> Exercise description: Find "mouse_move(435, 316)" in the material below and restate exactly the line holding it together with every line that comes after.

> Listed records:
::::

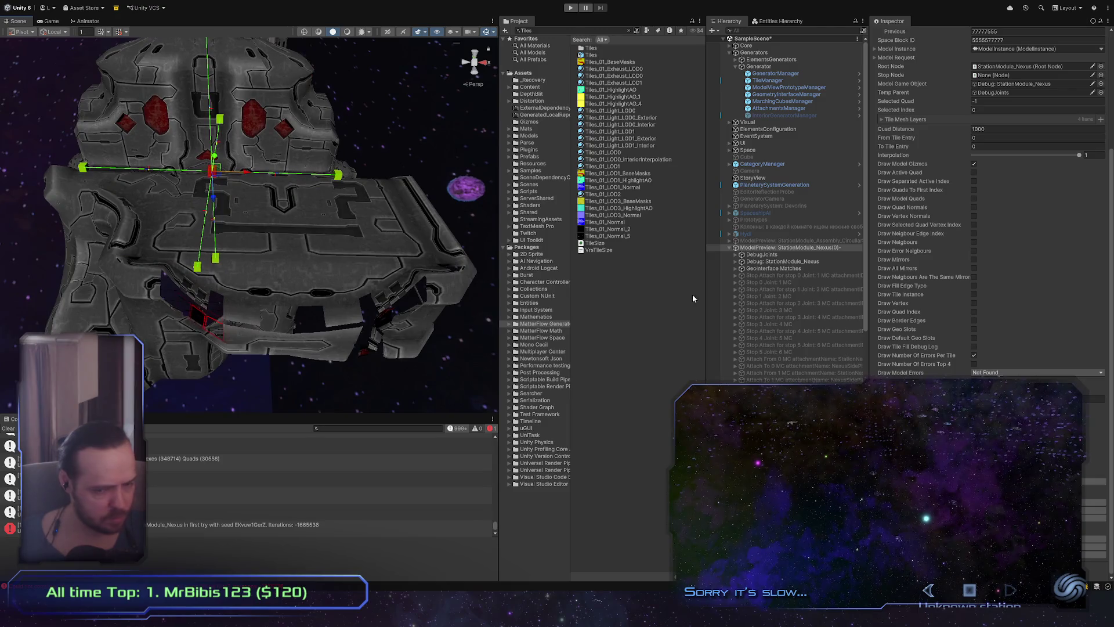
Draw Mirrored Invalid Neighbours model errors, view the station from above, then switch to Maya
left_click(993, 374)
left_click(1004, 359)
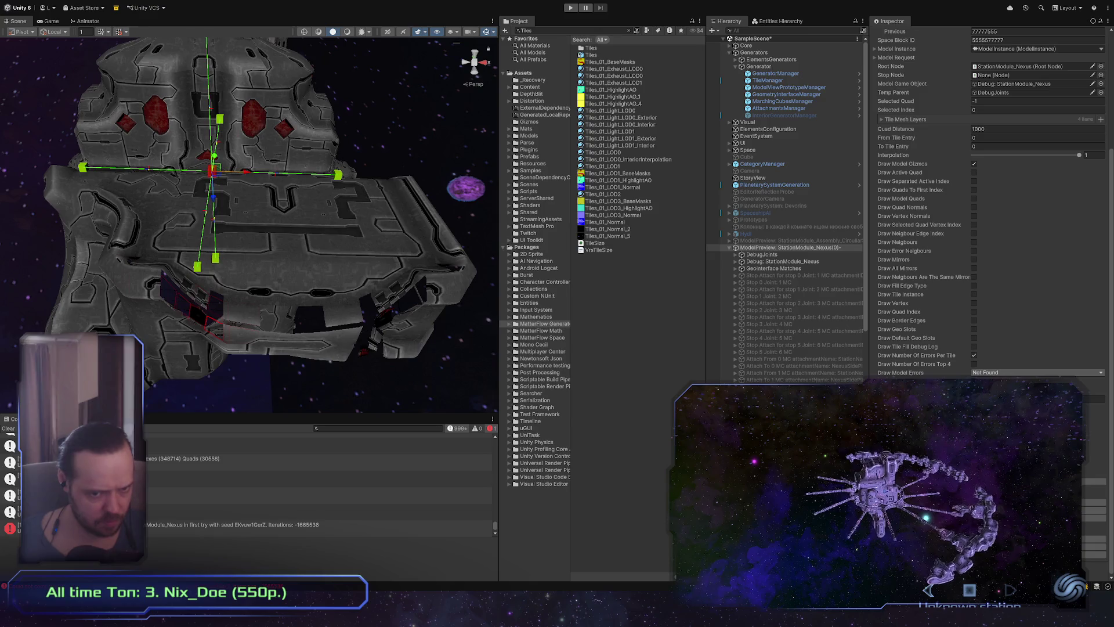
scroll(421, 373, "up", 3)
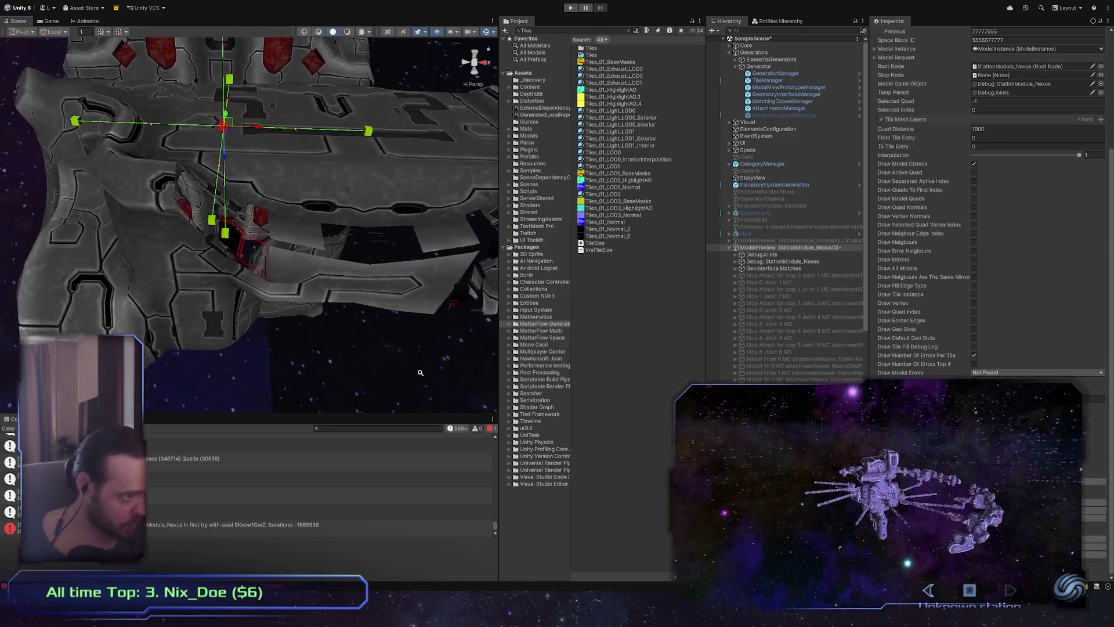
left_click_drag(420, 372, 255, 349, "alt")
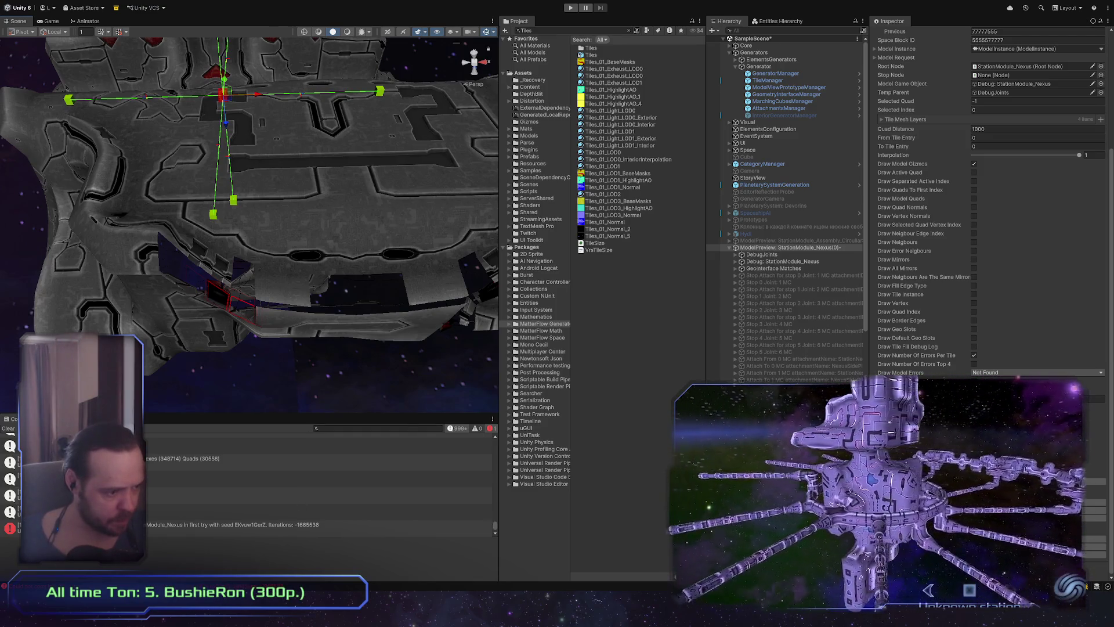
key("alt+Tab")
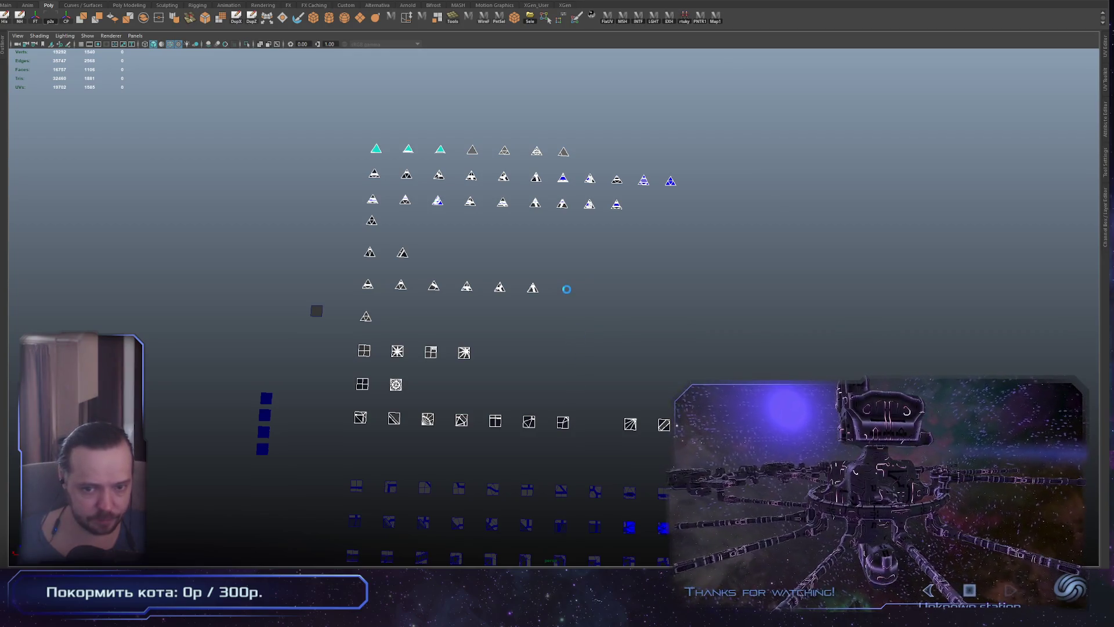
Clear the tile mesh selection and pull the view back to fit all tile rows
left_click(567, 289)
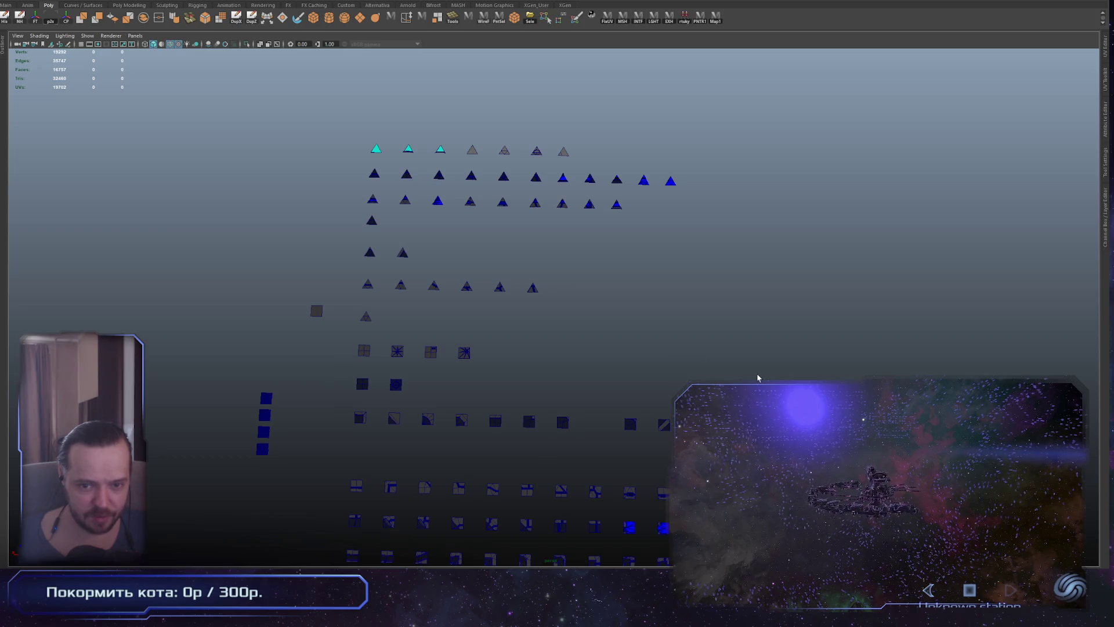
right_click_drag(774, 380, 486, 381, "alt")
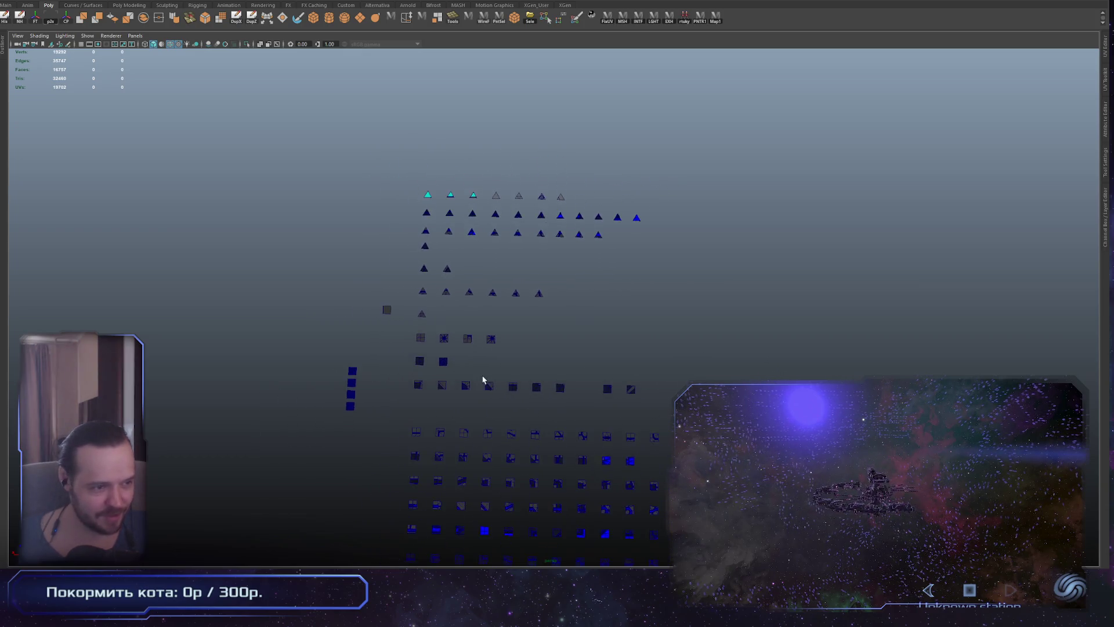
middle_click_drag(485, 380, 468, 298, "alt")
left_click_drag(609, 314, 604, 313, "alt")
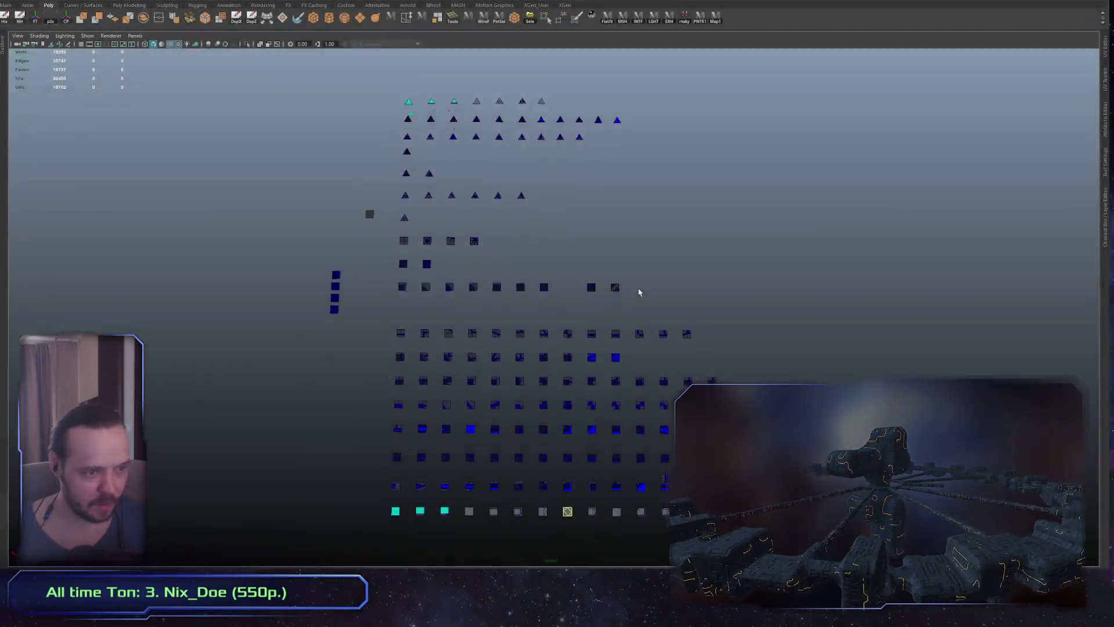
Zoom in and tumble across the tile grid to view the scattered tile pieces
mouse_move(637, 378)
left_mouse_down("alt")
mouse_move(545, 325)
mouse_move(604, 320)
left_mouse_up("alt")
scroll(604, 319, "up", 8)
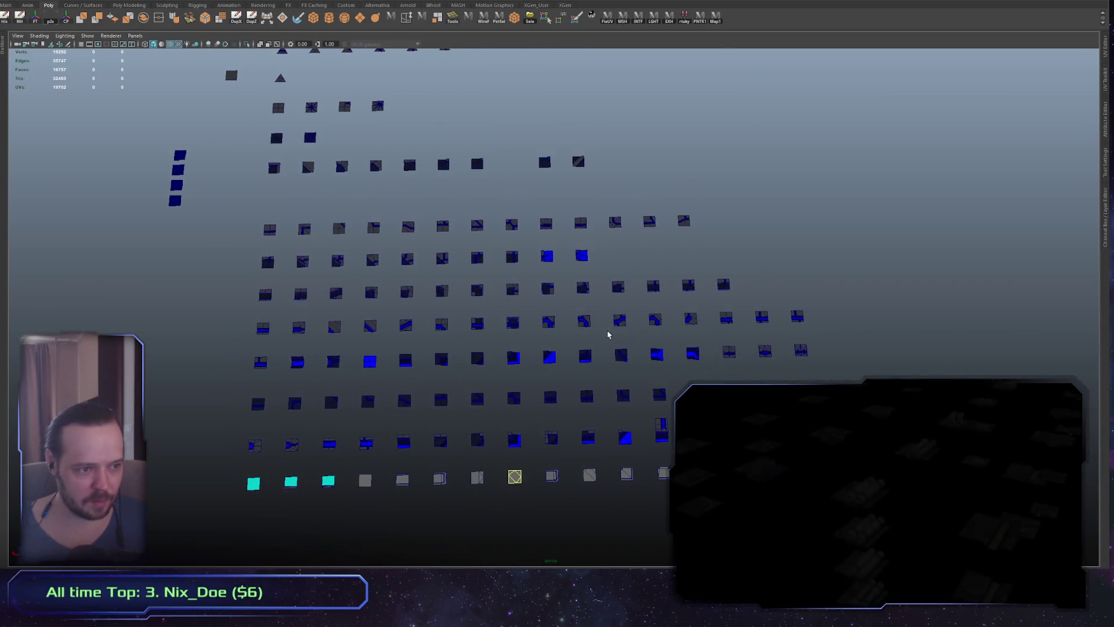
scroll(557, 308, "up", 2)
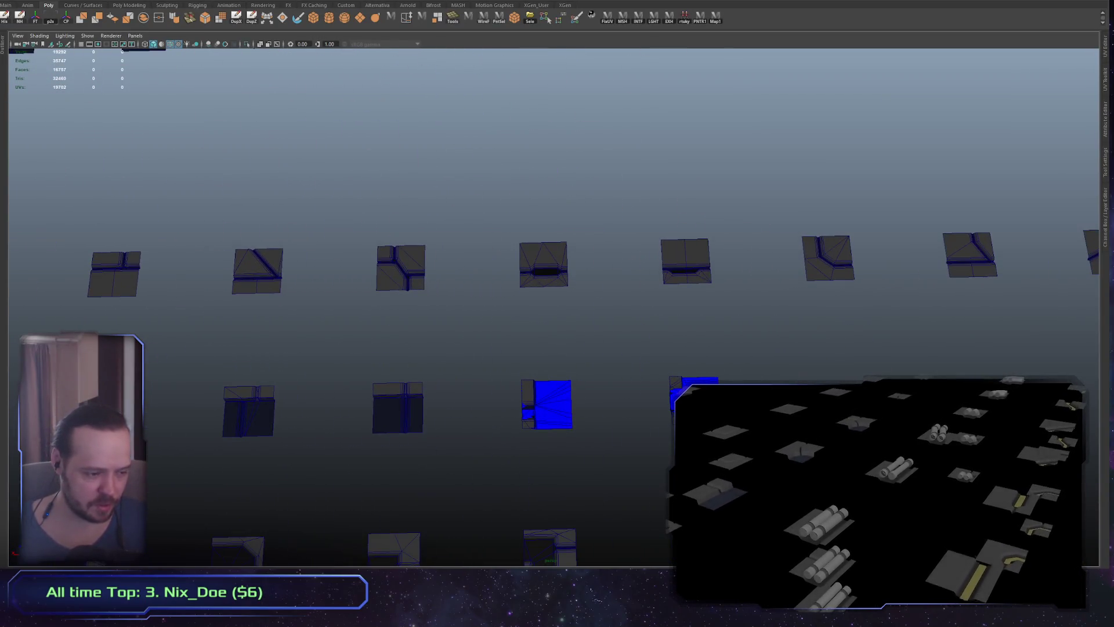
left_click_drag(390, 489, 437, 417, "alt")
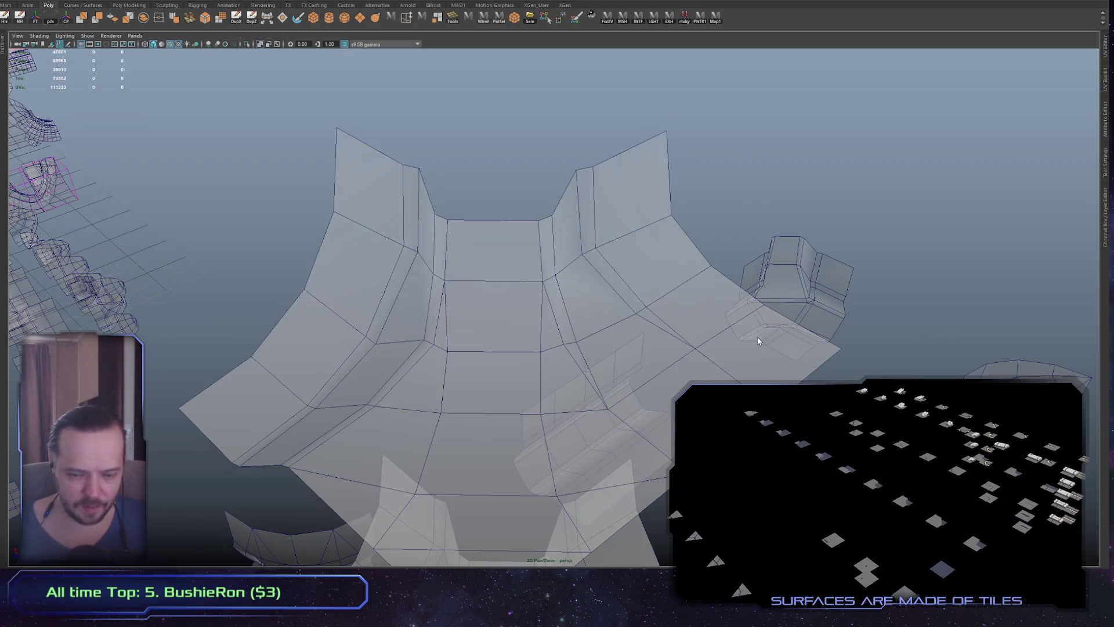
mouse_move(736, 356)
right_mouse_down("alt")
mouse_move(497, 280)
mouse_move(435, 316)
right_mouse_up("alt")
mouse_move(436, 316)
left_mouse_down("alt")
mouse_move(597, 315)
mouse_move(616, 205)
left_mouse_up("alt")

::::

> Response:
mouse_move(435, 316)
right_mouse_up("alt")
mouse_move(436, 316)
left_mouse_down("alt")
mouse_move(597, 315)
mouse_move(616, 205)
left_mouse_up("alt")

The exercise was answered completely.